_Task statement_:
Reproduce the entries in full. Exclude all images from the copy.

_Dataset_:
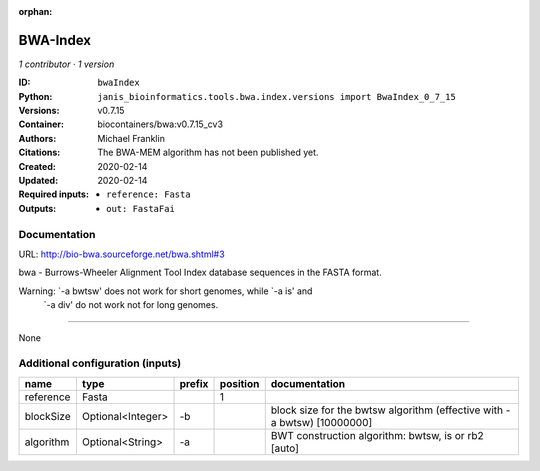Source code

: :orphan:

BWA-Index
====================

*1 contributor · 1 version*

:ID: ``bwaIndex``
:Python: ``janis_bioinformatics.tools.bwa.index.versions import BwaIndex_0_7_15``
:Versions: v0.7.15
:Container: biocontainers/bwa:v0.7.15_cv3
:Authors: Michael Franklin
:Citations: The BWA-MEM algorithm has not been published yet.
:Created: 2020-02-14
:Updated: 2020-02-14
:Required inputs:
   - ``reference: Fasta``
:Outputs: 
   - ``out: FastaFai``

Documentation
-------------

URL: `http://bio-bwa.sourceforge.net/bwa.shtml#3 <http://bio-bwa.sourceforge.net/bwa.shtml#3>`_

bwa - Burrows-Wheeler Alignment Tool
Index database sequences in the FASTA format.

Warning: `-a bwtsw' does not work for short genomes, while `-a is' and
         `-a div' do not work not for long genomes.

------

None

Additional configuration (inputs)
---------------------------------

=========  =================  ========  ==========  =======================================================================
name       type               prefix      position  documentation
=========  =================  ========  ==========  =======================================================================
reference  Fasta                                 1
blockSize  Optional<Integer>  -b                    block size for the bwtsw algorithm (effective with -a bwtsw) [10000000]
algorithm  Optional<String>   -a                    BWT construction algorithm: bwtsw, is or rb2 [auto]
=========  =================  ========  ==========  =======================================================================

_Answer box_:
Source code

: :orphan:

BWA-Index
====================

*1 contributor · 1 version*

:ID: ``bwaIndex``
:Python: ``janis_bioinformatics.tools.bwa.index.versions import BwaIndex_0_7_15``
:Versions: v0.7.15
:Container: biocontainers/bwa:v0.7.15_cv3
:Authors: Michael Franklin
:Citations: The BWA-MEM algorithm has not been published yet.
:Created: 2020-02-14
:Updated: 2020-02-14
:Required inputs:
   - ``reference: Fasta``
:Outputs: 
   - ``out: FastaFai``

Documentation
-------------

URL: `http://bio-bwa.sourceforge.net/bwa.shtml#3 <http://bio-bwa.sourceforge.net/bwa.shtml#3>`_

bwa - Burrows-Wheeler Alignment Tool
Index database sequences in the FASTA format.

Warning: `-a bwtsw' does not work for short genomes, while `-a is' and
         `-a div' do not work not for long genomes.

------

None

Additional configuration (inputs)
---------------------------------

=========  =================  ========  ==========  =======================================================================
name       type               prefix      position  documentation
=========  =================  ========  ==========  =======================================================================
reference  Fasta                                 1
blockSize  Optional<Integer>  -b                    block size for the bwtsw algorithm (effective with -a bwtsw) [10000000]
algorithm  Optional<String>   -a                    BWT construction algorithm: bwtsw, is or rb2 [auto]
=========  =================  ========  ==========  =======================================================================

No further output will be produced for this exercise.